Sadraque Zinga MambucoUne magnifique histoire d'intégration au Québec
Une équipe comme celle-ci, c'est aussi un éventail de magnifiques histoires d'intégration comme celle du charismatique Sadraque Zinga Mambuco.
Arrivant de l'Angola – où il parlait portugais et un peu anglais – le demi défensif est débarqué dans une classe d'accueil à Dalbé-Viau entouré de camarades qui parlaient différentes langues sauf le français.
En à peine un an (14 mois pour être précis), il avait assimilé sa nouvelle et troisième langue.
« Dalbé, c'est la meilleure école de ma vie. En classe d'accueil, on m'a dit que ma progression pour parler français était vite », a confié Mambuco avec une fierté bien méritée.
Son développement au football est tout aussi fulgurant.
« C'est seulement sa deuxième année de football. Après un an, il a fait Équipe Québec », a précisé son entraîneur.
Mais Ménard revient rapidement au plus important. Sadraque Zinga Mambuco
« Sa mère travaille super fort pour subvenir aux besoins de sa famille et sa petite sœur joue au basket avec nous en secondaire I. C'est vraiment un parcours formidable; quand on parle d'intégration au Québec, en voici un bel exemple à 100% », a-t-il insisté.
Sans le savoir, Mambuco a tenu à le complimenter à son tour.

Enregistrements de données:
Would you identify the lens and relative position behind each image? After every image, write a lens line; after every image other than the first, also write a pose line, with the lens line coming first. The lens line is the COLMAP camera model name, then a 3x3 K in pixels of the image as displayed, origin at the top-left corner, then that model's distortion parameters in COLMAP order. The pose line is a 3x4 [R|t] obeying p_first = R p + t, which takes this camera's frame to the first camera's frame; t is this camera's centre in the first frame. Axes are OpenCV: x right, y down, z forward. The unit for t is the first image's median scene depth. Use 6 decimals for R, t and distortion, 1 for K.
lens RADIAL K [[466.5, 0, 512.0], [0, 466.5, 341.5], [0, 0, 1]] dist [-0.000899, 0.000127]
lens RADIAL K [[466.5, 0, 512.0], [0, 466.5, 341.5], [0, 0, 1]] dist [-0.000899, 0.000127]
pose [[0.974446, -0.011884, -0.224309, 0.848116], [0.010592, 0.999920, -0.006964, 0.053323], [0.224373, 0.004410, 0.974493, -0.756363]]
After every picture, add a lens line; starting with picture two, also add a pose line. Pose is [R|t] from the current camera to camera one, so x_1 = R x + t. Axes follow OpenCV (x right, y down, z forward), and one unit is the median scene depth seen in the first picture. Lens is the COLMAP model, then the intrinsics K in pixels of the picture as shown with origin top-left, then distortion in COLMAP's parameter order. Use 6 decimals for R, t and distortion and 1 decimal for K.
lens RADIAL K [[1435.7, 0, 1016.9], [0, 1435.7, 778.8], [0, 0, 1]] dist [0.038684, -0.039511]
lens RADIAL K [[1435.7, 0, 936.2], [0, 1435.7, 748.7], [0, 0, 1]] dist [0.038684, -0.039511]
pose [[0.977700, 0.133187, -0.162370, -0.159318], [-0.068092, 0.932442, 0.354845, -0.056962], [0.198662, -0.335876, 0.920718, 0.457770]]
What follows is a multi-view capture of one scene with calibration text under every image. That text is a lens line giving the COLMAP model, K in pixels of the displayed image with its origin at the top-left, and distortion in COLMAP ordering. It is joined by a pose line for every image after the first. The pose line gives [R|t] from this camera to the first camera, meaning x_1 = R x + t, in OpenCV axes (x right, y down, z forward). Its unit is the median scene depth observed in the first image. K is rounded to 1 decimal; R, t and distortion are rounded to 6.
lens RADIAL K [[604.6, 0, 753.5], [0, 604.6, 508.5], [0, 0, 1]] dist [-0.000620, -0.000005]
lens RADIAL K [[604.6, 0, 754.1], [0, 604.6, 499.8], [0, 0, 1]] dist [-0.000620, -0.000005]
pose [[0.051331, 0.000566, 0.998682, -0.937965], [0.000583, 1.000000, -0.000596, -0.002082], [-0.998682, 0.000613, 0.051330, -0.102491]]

Consignes:
[1] D'après le texte sur Sadraque Zinga Mambuco, combien de mois lui a-t-il fallu pour assimiler le français ?
[2] Reprenez tel quel le passage du texte sur Sadraque Zinga Mambuco qui commence à « En à peine un » et se termine à « tout aussi fulgurant. ».
[3] Poursuivez le texte sur Sadraque Zinga Mambuco à partir de sa dernière phrase.

Réponses:
[1] 14 mois.

[2]
En à peine un an (14 mois pour être précis), il avait assimilé sa nouvelle et troisième langue.
« Dalbé, c'est la meilleure école de ma vie. En classe d'accueil, on m'a dit que ma progression pour parler français était vite », a confié Mambuco avec une fierté bien méritée.
Son développement au football est tout aussi fulgurant.

[3]
« J'aimerais dire merci à Coach Dom. Je l'ai présenté à ma mère en disant qu'il est comme mon père. Parce que mon père n'est pas ici. C'est grâce à lui que ma mère, moi et ma petite sœur, on a réussi à bien se développer », a prononcé Mambuco qui s'occupe souvent de sa petite sœur puisque sa mère occupe deux emplois.
Quand le directeur garde des enfants
Dans un milieu comme celui de Dalbé-Viau, c'est fréquent que les parents doivent déléguer la responsabilité des petits frères et sœurs à l'aîné.
À l'occasion, cette réalité provoque des surprises pour les équipes sportives. Si bien que des entraîneurs - et même le directeur d'école – doivent parfois jouer au gardien.
« Ce n'est même pas hors-norme, sourit Ménard. C'est arrivé une trentaine de fois depuis que je suis coordonnateur des sports. »
« Parmi les plus drôles, on a une finale atome et le quart-arrière Ezechiel Tieide (qui joue à Toledo) devait garder son petit frère et sa petite sœur. Mais le match était sur le point de commencer et il ne pouvait pas s'en venir parce que sa mère n'est pas revenue du travail. Le directeur est parti, il est rentré chez Ezechiel et l'a envoyé au match. Le directeur a attendu la mère et il gardait les deux petits ! C'est réel et typique de notre école, on ne vit jamais des affaires normales, on doit toujours travailler en dehors de la boîte », a raconté Ménard le sourire.
De petit tabarouette à capitaine
« Au début du secondaire, c'était un petit tabarouette et il est devenu l'un de nos capitaines », lance Ménard avec admiration pour le chemin parcouru par Tristan Lafleur-Soucy.
Ce finissant de Dalbé-Viau a appris à mieux se comporter grâce au football et il peut sourire quand on lui relate les mots employés par son entraîneur.
« Je le comprends car j'étais un élève turbulent. J'allais dans la classe et les profs ne voulaient pas me voir parce que je dérangeais les cours. Les entraîneurs m'ont aidé à mieux respecter les règles. Au début, je voyais les profs comme des adversaires. J'ai appris qu'ils sont là pour nous aider », a évoqué Lafleur-Soucy.
« Je suis vraiment fier de son évolution par rapport à son secondaire I alors qu'on voulait tous l'étriper », a cerné Ménard avec humour.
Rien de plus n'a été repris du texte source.